> _Assigned task_: Keyword search on "null": report each line of the records that contains it.

══════

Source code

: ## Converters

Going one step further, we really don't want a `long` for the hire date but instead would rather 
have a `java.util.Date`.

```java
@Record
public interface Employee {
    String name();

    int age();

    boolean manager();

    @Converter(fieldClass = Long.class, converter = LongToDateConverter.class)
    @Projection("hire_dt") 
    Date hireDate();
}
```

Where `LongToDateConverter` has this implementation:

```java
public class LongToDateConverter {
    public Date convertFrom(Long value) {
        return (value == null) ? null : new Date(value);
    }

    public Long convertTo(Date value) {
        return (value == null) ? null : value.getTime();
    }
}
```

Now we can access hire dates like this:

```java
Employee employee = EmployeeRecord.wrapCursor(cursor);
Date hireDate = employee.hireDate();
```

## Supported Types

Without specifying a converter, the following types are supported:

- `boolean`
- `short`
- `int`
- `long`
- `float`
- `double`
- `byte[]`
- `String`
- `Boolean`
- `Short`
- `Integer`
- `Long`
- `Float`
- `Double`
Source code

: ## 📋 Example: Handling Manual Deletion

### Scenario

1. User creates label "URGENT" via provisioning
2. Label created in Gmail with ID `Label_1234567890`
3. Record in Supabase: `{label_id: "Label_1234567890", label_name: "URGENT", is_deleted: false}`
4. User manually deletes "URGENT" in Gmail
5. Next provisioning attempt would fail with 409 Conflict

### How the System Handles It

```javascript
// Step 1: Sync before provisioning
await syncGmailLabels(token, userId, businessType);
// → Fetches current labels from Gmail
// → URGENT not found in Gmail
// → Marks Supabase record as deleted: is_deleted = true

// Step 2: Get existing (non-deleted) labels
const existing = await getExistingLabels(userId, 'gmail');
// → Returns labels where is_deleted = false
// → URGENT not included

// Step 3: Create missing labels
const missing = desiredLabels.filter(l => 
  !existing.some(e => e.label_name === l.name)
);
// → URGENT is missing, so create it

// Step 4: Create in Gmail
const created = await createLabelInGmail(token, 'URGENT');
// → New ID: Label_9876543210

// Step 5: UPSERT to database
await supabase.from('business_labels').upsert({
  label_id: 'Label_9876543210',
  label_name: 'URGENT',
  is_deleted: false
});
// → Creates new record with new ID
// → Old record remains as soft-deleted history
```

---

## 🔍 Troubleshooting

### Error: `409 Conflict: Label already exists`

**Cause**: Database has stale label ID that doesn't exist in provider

══════

> _Answer to this task_:
        return (value == null) ? null : new Date(value);
        return (value == null) ? null : value.getTime();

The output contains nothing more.